Sometime after the wedding, Philip is said to have seen himself, in a dream, securing his wife's womb with a seal engraved with a lion's image.
[13]
 Plutarch offered a variety of interpretations of these dreams: that Olympias was pregnant before her marriage, indicated by the sealing of her womb;
or that Alexander's father was Zeus. Ancient commentators were divided about whether the ambitious Olympias promulgated the story of Alexander's
divine parentage, variously claiming that she had told Alexander, or that she dismissed the suggestion as impious. [13]

On the day Alexander was born, Philip was preparing a siege on the city of Potidea on the peninsula of Chalcidice. That same day, Philip received
news that his general Parmenion had defeated the combined Illyrian and Paeonian armies and that his horses had won at the Olympic Games. It was
also said that on this day, the Temple of Artemis in Ephesus, one of the Seven Wonders of the World, burnt down. This led Hegesias of Magnesia to
say that it had burnt down because Artemis was away, attending the birth of Alexander.[14] Such legends may have emerged when Alexander was king,
and possibly at his instigation, to show that he was superhuman and destined for greatness from conception. [12]
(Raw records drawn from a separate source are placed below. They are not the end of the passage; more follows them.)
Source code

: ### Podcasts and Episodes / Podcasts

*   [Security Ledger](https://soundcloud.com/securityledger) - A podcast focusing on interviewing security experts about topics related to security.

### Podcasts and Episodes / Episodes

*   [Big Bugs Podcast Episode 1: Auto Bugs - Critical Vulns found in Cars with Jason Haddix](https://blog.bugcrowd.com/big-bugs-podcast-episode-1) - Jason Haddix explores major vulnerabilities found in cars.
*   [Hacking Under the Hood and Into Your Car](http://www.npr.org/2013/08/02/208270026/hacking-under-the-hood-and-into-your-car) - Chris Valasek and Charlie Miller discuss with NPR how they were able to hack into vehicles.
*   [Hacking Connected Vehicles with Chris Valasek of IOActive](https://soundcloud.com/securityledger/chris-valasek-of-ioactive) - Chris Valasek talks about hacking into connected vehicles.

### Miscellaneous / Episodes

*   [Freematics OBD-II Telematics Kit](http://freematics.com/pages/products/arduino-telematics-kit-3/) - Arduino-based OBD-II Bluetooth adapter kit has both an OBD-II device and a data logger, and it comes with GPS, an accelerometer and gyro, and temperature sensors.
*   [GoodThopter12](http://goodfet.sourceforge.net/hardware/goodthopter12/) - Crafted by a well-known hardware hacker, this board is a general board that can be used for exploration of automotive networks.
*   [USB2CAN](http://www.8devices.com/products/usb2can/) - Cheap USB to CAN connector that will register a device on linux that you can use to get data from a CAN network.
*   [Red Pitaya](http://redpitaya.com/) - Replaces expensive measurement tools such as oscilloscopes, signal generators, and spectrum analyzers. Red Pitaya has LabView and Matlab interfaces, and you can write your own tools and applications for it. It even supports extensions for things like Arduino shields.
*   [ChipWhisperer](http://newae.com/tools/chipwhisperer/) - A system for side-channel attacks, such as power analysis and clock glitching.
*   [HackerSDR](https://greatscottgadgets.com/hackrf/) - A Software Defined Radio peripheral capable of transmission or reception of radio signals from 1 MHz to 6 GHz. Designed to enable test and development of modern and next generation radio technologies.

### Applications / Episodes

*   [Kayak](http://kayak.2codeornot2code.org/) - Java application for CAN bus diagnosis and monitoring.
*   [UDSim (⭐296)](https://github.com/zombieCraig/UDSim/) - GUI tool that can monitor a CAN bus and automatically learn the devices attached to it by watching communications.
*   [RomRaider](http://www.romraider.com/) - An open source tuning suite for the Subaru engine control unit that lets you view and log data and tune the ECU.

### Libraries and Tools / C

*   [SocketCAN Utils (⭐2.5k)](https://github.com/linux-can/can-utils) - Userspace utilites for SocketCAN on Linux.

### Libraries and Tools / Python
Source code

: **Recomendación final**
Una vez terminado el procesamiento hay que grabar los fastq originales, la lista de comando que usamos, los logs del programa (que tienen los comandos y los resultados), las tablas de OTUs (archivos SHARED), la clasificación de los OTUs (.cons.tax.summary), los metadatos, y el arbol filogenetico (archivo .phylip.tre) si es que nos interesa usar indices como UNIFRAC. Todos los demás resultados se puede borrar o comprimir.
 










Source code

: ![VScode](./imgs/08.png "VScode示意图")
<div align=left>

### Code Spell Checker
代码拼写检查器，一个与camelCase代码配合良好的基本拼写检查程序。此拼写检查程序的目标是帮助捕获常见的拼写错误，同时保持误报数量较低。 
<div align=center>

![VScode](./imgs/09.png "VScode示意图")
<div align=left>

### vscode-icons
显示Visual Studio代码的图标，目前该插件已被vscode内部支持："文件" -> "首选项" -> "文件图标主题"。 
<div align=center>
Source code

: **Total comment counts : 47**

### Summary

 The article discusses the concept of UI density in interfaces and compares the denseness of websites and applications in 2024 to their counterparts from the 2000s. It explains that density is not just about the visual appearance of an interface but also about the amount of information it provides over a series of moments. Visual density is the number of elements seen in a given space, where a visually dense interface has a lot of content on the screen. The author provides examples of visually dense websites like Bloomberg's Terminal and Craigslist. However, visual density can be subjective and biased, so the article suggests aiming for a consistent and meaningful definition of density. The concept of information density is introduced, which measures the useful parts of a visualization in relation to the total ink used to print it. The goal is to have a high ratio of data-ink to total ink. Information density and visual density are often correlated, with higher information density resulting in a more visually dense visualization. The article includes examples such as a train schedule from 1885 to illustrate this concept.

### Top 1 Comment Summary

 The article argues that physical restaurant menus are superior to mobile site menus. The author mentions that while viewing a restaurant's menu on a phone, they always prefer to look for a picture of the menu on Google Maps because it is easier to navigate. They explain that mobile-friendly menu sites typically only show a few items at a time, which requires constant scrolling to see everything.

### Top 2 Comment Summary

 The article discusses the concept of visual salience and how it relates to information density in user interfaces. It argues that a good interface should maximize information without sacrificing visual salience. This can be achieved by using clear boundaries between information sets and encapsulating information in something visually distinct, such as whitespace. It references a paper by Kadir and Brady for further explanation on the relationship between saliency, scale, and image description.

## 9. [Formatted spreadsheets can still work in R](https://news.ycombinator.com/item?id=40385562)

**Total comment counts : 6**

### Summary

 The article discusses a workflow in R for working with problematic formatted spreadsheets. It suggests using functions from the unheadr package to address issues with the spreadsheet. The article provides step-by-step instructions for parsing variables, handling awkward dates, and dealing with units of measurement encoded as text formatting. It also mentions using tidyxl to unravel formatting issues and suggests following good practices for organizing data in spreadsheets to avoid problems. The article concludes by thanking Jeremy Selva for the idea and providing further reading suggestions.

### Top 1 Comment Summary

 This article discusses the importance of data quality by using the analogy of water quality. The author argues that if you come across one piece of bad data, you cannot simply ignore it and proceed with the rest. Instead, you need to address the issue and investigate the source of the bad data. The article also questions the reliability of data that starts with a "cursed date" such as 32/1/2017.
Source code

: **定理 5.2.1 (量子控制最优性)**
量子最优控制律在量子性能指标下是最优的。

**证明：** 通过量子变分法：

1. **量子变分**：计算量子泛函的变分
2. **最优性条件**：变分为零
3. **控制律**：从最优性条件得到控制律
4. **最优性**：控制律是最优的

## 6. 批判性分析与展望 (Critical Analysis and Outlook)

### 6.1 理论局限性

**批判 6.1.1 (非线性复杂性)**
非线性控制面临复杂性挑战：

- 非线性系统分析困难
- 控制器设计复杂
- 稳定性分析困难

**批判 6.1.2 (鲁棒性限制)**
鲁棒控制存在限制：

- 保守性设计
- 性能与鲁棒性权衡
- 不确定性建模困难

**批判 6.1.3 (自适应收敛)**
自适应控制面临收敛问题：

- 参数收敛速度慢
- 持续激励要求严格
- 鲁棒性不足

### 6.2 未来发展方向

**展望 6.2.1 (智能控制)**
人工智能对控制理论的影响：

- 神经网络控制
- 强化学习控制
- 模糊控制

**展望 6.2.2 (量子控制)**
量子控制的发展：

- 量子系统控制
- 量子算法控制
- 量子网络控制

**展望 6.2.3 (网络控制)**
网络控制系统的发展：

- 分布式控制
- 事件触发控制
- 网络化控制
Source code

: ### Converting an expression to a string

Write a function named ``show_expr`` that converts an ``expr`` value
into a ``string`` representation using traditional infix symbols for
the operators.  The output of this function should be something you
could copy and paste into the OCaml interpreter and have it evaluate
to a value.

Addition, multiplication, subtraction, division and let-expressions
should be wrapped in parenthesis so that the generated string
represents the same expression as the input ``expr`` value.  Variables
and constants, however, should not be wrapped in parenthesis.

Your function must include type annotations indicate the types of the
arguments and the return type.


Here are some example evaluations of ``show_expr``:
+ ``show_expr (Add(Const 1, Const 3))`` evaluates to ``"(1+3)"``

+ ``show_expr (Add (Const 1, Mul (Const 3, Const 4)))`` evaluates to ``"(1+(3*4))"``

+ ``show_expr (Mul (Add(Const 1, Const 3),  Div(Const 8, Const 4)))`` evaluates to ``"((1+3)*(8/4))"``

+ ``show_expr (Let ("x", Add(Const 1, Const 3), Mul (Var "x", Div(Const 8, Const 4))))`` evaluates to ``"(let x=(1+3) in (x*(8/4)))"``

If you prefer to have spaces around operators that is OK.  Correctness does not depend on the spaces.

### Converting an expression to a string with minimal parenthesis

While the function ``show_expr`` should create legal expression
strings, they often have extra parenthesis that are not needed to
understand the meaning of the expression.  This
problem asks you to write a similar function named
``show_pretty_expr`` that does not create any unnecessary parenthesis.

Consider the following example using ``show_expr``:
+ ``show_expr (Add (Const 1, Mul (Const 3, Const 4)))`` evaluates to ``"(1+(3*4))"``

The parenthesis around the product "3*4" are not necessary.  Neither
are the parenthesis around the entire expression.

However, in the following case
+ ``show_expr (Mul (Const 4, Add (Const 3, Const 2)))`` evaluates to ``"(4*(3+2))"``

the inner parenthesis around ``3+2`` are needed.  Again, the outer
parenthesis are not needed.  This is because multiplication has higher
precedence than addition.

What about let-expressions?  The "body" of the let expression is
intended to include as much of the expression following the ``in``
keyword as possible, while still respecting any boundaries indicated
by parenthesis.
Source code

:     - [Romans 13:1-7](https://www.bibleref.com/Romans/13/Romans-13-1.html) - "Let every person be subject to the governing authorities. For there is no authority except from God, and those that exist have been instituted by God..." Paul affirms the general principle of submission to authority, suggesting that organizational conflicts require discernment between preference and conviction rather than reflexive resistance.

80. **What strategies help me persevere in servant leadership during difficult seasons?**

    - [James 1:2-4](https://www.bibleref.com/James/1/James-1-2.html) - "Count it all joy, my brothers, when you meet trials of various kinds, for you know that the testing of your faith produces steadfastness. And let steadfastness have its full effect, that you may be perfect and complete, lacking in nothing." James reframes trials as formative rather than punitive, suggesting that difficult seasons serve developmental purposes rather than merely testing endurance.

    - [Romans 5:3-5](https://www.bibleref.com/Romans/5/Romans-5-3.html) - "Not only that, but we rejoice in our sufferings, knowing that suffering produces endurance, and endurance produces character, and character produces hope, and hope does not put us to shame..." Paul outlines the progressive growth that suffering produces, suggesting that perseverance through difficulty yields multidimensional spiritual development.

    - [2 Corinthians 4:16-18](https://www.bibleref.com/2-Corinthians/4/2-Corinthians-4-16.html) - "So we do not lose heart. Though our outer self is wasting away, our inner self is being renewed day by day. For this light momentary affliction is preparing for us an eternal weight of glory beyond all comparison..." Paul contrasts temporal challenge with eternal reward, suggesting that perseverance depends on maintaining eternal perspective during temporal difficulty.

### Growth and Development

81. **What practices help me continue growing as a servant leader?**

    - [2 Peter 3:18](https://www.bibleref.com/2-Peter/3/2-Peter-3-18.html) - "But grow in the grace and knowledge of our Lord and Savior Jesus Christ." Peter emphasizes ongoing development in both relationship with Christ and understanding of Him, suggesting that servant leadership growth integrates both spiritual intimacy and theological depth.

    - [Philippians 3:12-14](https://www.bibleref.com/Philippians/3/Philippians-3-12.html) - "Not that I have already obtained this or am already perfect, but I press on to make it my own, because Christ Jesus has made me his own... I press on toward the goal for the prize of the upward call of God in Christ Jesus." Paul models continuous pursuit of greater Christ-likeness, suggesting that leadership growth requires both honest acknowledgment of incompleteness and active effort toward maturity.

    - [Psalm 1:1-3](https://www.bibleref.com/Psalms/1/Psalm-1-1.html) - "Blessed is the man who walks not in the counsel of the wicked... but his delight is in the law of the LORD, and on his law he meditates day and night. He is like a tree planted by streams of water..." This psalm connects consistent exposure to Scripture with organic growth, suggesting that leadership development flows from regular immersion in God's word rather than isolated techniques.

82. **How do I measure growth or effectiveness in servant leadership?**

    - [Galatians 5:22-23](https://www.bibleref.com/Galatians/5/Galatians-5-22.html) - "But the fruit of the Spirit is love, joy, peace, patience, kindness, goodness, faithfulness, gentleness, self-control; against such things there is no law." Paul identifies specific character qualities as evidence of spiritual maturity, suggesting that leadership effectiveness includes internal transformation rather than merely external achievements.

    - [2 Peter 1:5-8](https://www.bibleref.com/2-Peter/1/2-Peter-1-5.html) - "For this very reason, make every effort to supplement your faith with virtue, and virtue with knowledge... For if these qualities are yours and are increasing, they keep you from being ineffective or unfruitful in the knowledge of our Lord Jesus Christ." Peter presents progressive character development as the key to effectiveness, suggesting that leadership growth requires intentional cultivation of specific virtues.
In his early years, Alexander was raised by a nurse, Lanike, sister of Alexander's future general Cleitus the Black. Later in his childhood, Alexander
was tutored by the strict Leonidas, a relative of his mother, and by Lysimachus of Acarnania.[15] Alexander was raised in the manner of noble
Macedonian youths, learning to read, play the lyre, ride, fight, and hunt.[16]